Not really. For one thing, before you can "add", "subtract", "multiply", and "divide", you have to have something that you are "adding", "subtracting", "multiplying", or "dividing." So that "something" has to precede these operations. And for another, there are many notions that cannot really be expressed in these terms. To take a familiar one if you've taken Calculus, the idea of "limit" is not one that can be expressed in terms of adding, subtracting, multiplying, or dividing, but rather is expressed in terms of "approaching", or of being "arbitrarily close to". (This is one reason why Newton and Leibnitz are so rightly hailed as revolutionaries: the ideas of Calculus were very much unlike what mathematics had been up to that point.)

However, one has to start somewhere. Historically, mathematics started from different starting points in different cultures; counting was certainly one of the firsts things that comes up. But some cultures then realized that they need some more general ideas that went beyond simply counting (with its addition, multiplication, etc). Greeks settled on geometry as their underlying structure, and in fact translated everything about numbers into statements about geometry: lines, points, circles, squares, etc. Other cultures did not.

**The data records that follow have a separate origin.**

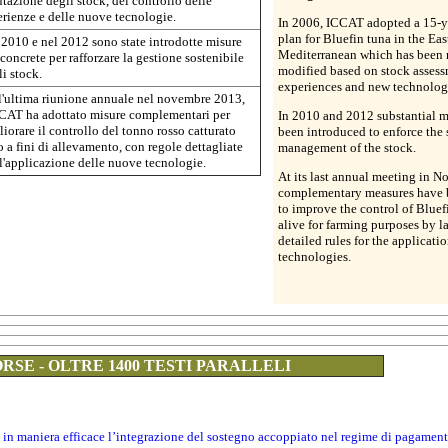
utazione degli stock, del controllo delle
erienze e delle nuove tecnologie.
In 2006, ICCAT adopted a 15-y
plan for Bluefin tuna in the Eas
 2010 e nel 2012 sono state introdotte misure
Mediterranean which has been 
concrete per rafforzare la gestione sostenibile
modified based on stock assess
i stock.
experiences and new technolog
l'ultima riunione annuale nel novembre 2013,
CCAT ha adottato misure complementari per
In 2010 and 2012 substantial 
iorare il controllo del tonno rosso catturato
been introduced to enforce the 
o a fini di allevamento, con regole dettagliate
management of the stock.
 l'applicazione delle nuove tecnologie.
At its last annual meeting in 
complementary measures have 
to improve the control of Bluef
alive for farming purposes by 
detailed rules for the applicati
technologies.
RSE - OLTRE 1400 TESTI PARALLELI
 in maniera efficace l’integrazione del sostegno accoppiato nel regime di pagamen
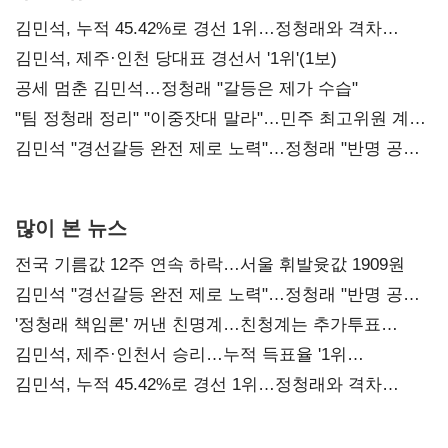
김민석, 누적 45.42%로 경선 1위…정청래와 격차
0.86%p(2보)
김민석, 제주·인천 당대표 경선서 '1위'(1보)
공세 멈춘 김민석…정청래 "갈등은 제가 수습"
"팀 정청래 정리" "이중잣대 말라"…민주 최고위원 계파
다툼 격화
김민석 "경선갈등 완전 제로 노력"…정청래 "반명 공세
사과부터"
많이 본 뉴스
전국 기름값 12주 연속 하락…서울 휘발윳값 1909원
김민석 "경선갈등 완전 제로 노력"…정청래 "반명 공세
사과부터"
'정청래 책임론' 꺼낸 친명계…친청계는 추가투표
때리기
김민석, 제주·인천서 승리…누적 득표율 '1위
탈환'(종합)
김민석, 누적 45.42%로 경선 1위…정청래와 격차
0.86%p(2보)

These days we usually take the route of axiomatic theories, where we have some "primitive notions" that are not defined, and some rules about how we can talk about them and their properties, and then we try to build everything on top of that. One can start from the natural numbers (the "counting numbers") using, for instance, the Peano axioms, and start building from there. Then you are actually starting before you get to "addition", "multiplication", "subtraction", and "division", with only the notion of "number", "next one", and induction. Or we can have other starting points.

Now, today, there is usually one of two starting points: Set Theory, and Category Theory. Both presume that we agree on the basics of logic (the meaning of things like "and", "or", "if... then...", and "not", the meaning of "is equal to", and things like that); and the rules of inference, which are rules that let you go from some statements others; for instance, the rule that says that if you know that A implies B, and you also know that A is true, then you know that B is true.

In Set Theory, you start with the idea of "set" and "element of"; these ideas are not actually defined, you just give some axioms that describe things you can say about them. From these axioms one can define numbers, addition, multiplication, etc. And also build other notions that are orthogonal to natural numbers and their usual operations.

In Category Theory, you start with the idea of "objects" and "maps" between objects (again, not defined; you only get some axioms that tell you how you can talk about them); then you can use these notions to construct everything else in terms of them.

So, rather, in modern mathematics everything is either "sets all the way down", or everything is "categories all the way down". If there is one common set of presuppositions, it's just basic logic.


This is an interesting rhetorical question. On the one hand, many theoretical mathematical concepts transcend arithmetic. However, computer algebra systems (such as Mathematica) are able to express answers to those sorts of questions using a CPU that performs a limited range of simple computations. So the answer is a matter of opinion. Or there is no answer?